Driving the tapes by sprocket wheels was tried experimentally as soon as a bedstead with tape-driving gear became available. To give some idea of the problems involved, typical tapes would be 5000 and 1000 characters long, for which one complete program of processing would necessitate 1000 revolutions of the first simultaneously with 5000 revolutions of the second. It seemed even wIthout actually trying it that the chance of paper or any other kind of tape standing up to passing over the sprocket wheels that number of times without damage was remote; the initial tests were in fact distinctly discouraging. Various designs of sprocket wheel were tried with no conspicuous improvement.
With diminishing prospects of ultimate success, some new ideas began to be urgently sought. At this point 1 realized that my prewar work pointed to a solution to the synchronization problem that was simple in principle although it might be difficult to put into practice. It was not the paper tape that was essential to the processing, but the data on the tape. All that the "key" tape was doing was storing pregenerated data so that they could be read into an electronic processor at a much higher speed. An electronic equivalent of the machine that had originally generated the data-and 1 had no doubt that such an equivalent could be made-could work fast enough to issue the data directly to the processor and thus render the "key" tape unnecessary. Only one loop, that of the message tape, would be needed, and that could be driven by smooth-faced pulleys at high speed without fear of damage. Moreover, the considerable trouble, time, and labor needed to make "key" tapes and load them into the tape reader would disappear.

▶ _Prompt A_
Please reproduce the passage on driving the tapes, word for word and in full.

▶ _Records provided_

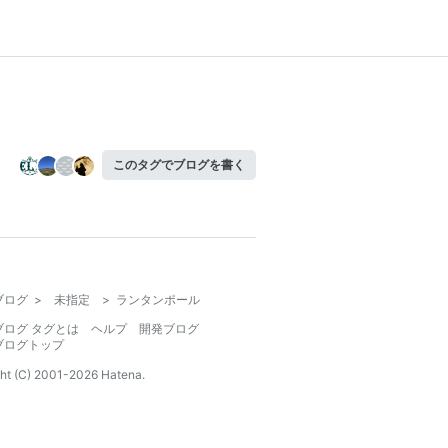
このタグでブログを書く
ブログ
>
未指定
>
ランタンポール
ブログ タグとは
ヘルプ
開発ブログ
ブログトップ
ht (C) 2001-
2026
Hatena.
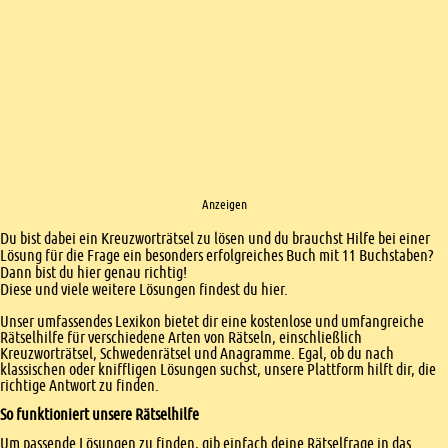
Anzeigen
Einleitung
Du bist dabei ein Kreuzworträtsel zu lösen und du brauchst Hilfe bei einer
Lösung für die Frage ein besonders erfolgreiches Buch mit 11 Buchstaben?
Dann bist du hier genau richtig!
Diese und viele weitere Lösungen findest du hier.
Unser umfassendes Lexikon bietet dir eine kostenlose und umfangreiche
Rätselhilfe für verschiedene Arten von Rätseln, einschließlich
Kreuzworträtsel, Schwedenrätsel und Anagramme. Egal, ob du nach
klassischen oder kniffligen Lösungen suchst, unsere Plattform hilft dir, die
richtige Antwort zu finden.
So funktioniert unsere Rätselhilfe
Um passende Lösungen zu finden, gib einfach deine Rätselfrage in das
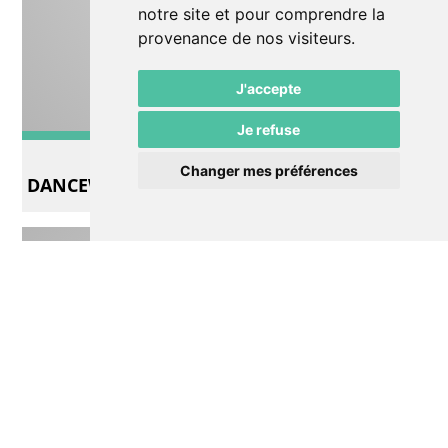
notre site et pour comprendre la
provenance de nos visiteurs.
J'accepte
Je refuse
Autre
Changer mes préférences
DANCEWALK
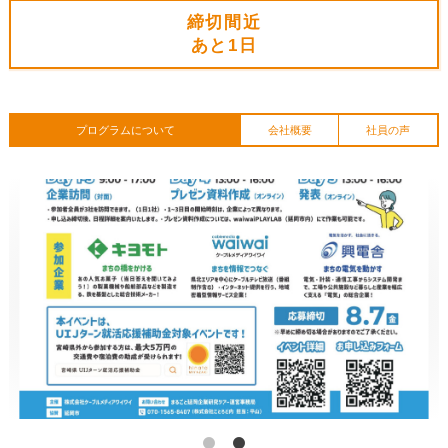
締切間近
あと
1日
プログラムについて
会社概要
社員の声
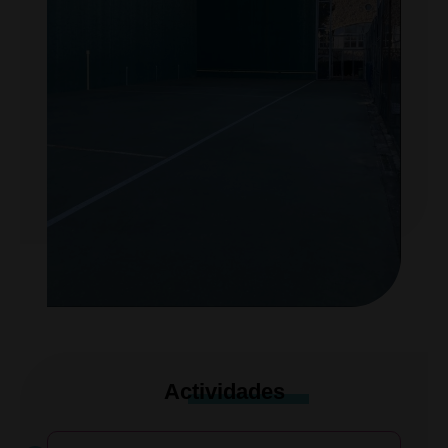
Actividades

▶ _Prompt B_
Copy lines from the listing without changes, beginning at the line that contains "notre site et pour comprendre la" and stopping after the last line of the listing, with both ends included. Leave the pictures out.

▶ _Response area A_
Driving the tapes by sprocket wheels was tried experimentally as soon as a bedstead with tape-driving gear became available. To give some idea of the problems involved, typical tapes would be 5000 and 1000 characters long, for which one complete program of processing would necessitate 1000 revolutions of the first simultaneously with 5000 revolutions of the second. It seemed even wIthout actually trying it that the chance of paper or any other kind of tape standing up to passing over the sprocket wheels that number of times without damage was remote; the initial tests were in fact distinctly discouraging. Various designs of sprocket wheel were tried with no conspicuous improvement.
With diminishing prospects of ultimate success, some new ideas began to be urgently sought. At this point 1 realized that my prewar work pointed to a solution to the synchronization problem that was simple in principle although it might be difficult to put into practice. It was not the paper tape that was essential to the processing, but the data on the tape. All that the "key" tape was doing was storing pregenerated data so that they could be read into an electronic processor at a much higher speed. An electronic equivalent of the machine that had originally generated the data-and 1 had no doubt that such an equivalent could be made-could work fast enough to issue the data directly to the processor and thus render the "key" tape unnecessary. Only one loop, that of the message tape, would be needed, and that could be driven by smooth-faced pulleys at high speed without fear of damage. Moreover, the considerable trouble, time, and labor needed to make "key" tapes and load them into the tape reader would disappear.

▶ _Response area B_
notre site et pour comprendre la
provenance de nos visiteurs.
J'accepte
Je refuse
Autre
Changer mes préférences
DANCEWALK
締切間近
あと
1日
プログラムについて
会社概要
社員の声
Actividades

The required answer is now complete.